Frantz Fanon’s essay ‘Algeria Unveiled’ was written the following year. For Fanon, the French colonisers – supported by sociologists and anthropologists – had given Algerian women ‘primordial importance’ in their attempts to subjugate the country. It was through women, the occupiers thought, that the structure of Algerian society and its capacity for resistance could be destroyed. Attempts to unveil an Algerian woman carried for the coloniser ‘the will to bring this woman within his reach, to make her a possible object of possession’ – and, through her, the country as whole. Meanwhile, Fanon argued, for many Algerians the veil had come to represent ‘the assertion of a distinct identity’ and ‘concern with keeping intact a few shreds of national existence’.

Between 1957 and 1960, two million people were transferred from their villages in the mountains to internment camps. They were photographed and given identity cards; the women were made to remove their veils. The pictures show them staring into the camera. The photographer, Marc Garanger, a conscript who later spoke out against the war, said that ‘the women had no choice in the matter. Their only way of protesting was through their look.’

Yasser Louati, a French civil liberties activist, told me that Nice has a large population of pieds noirs, former settlers in Algeria who were forced to return to France. ‘Racism is completely normal in Nice,’ he said. During colonial times, Louati told me, ‘there was a fantasy that the Muslim woman was waiting for her white saviour to protect her and deliver her, to give her freedom. And now there is this irrational focus on the Muslim headscarf. We saw that in the colonial past. It’s not about freeing her, it’s about undressing her – because that’s a form of domination.’

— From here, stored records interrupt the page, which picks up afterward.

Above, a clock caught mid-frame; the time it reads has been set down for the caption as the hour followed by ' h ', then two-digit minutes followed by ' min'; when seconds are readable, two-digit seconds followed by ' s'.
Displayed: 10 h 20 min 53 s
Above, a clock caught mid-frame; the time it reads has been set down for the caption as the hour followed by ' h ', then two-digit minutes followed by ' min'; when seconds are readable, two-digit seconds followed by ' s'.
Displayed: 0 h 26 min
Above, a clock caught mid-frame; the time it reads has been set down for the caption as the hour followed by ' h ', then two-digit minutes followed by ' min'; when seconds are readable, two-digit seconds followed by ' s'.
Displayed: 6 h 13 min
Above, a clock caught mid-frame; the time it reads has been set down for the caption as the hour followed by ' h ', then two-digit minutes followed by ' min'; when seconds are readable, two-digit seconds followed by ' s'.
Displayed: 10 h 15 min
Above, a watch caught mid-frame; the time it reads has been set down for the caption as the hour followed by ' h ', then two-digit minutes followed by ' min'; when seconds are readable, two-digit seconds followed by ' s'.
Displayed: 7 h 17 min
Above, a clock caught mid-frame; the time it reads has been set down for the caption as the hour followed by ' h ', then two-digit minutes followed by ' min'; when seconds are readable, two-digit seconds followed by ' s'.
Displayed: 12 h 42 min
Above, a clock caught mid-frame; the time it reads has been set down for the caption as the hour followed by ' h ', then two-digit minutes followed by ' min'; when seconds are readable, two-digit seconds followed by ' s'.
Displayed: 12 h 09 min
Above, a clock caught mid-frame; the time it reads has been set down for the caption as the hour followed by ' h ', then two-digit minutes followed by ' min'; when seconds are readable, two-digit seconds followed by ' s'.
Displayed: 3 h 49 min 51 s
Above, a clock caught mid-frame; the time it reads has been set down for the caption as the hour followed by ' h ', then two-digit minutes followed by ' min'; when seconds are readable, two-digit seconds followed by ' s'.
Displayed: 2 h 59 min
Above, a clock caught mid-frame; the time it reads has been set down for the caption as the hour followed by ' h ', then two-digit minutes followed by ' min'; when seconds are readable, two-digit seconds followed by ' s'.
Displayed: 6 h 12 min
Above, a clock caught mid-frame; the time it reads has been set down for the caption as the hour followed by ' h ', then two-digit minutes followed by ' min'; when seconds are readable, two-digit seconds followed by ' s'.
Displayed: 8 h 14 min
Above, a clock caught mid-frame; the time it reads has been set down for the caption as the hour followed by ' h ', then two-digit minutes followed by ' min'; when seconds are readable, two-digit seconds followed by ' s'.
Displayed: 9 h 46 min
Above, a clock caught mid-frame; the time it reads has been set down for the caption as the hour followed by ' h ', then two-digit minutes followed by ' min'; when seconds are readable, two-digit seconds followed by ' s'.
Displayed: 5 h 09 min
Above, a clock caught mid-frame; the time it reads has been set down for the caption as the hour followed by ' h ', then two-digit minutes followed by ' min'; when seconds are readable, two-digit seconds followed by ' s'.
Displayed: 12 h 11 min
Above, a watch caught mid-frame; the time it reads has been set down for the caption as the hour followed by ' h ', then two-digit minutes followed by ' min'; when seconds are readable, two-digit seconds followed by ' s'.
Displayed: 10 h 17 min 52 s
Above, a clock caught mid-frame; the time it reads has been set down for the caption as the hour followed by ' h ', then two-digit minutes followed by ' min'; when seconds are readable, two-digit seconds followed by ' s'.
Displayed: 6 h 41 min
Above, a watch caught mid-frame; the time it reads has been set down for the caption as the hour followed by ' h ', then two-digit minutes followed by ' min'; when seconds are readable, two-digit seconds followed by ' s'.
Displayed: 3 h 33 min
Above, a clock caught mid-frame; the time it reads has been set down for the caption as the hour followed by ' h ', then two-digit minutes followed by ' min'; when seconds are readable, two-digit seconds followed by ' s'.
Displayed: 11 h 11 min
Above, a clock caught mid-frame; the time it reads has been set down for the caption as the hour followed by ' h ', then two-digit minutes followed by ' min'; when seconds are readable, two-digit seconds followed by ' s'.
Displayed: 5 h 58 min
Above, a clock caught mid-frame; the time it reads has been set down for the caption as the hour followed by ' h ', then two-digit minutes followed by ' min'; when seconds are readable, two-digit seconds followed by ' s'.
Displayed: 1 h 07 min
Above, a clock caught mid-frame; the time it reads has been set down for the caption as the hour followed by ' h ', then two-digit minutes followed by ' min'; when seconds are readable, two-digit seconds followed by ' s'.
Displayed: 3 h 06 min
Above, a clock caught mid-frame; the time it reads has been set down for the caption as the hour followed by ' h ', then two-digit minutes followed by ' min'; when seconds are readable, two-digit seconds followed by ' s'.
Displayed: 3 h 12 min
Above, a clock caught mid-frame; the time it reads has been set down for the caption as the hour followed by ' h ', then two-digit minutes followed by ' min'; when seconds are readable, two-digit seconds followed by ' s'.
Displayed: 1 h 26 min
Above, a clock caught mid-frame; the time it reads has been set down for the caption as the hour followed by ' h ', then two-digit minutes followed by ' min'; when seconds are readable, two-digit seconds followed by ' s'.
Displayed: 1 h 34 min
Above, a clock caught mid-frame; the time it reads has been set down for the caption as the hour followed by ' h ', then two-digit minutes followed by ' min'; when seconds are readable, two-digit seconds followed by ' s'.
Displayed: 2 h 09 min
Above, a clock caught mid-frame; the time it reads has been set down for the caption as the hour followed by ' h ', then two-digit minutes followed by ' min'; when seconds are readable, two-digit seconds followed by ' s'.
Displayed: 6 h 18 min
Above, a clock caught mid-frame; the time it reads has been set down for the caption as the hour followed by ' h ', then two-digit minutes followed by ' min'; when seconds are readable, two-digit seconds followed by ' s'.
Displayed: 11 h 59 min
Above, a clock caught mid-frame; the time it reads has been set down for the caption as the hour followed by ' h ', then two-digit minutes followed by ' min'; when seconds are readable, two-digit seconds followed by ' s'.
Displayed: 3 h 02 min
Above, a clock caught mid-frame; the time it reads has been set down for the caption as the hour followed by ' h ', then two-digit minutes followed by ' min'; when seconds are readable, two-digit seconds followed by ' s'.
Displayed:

I spoke to Latifa Akay, who works for the British Muslim charity Maslaha. ‘What I want to know is: where are the white feminists, in France and beyond, who are normally so militant about bodily autonomy?’ she said. ‘I’ve seen the burkini open up the beach as a space for women who’d previously felt excluded from it. To see it being shut down like this is sickening.’

I asked Louati if he expects protests from other sections of French society, given the international outcry over the incident in Nice. ‘If there is no solidarity now, there will never be solidarity,’ Louati said. ‘This is the time for people to flock onto the beaches wearing burkinis, long sleeves and headscarves.’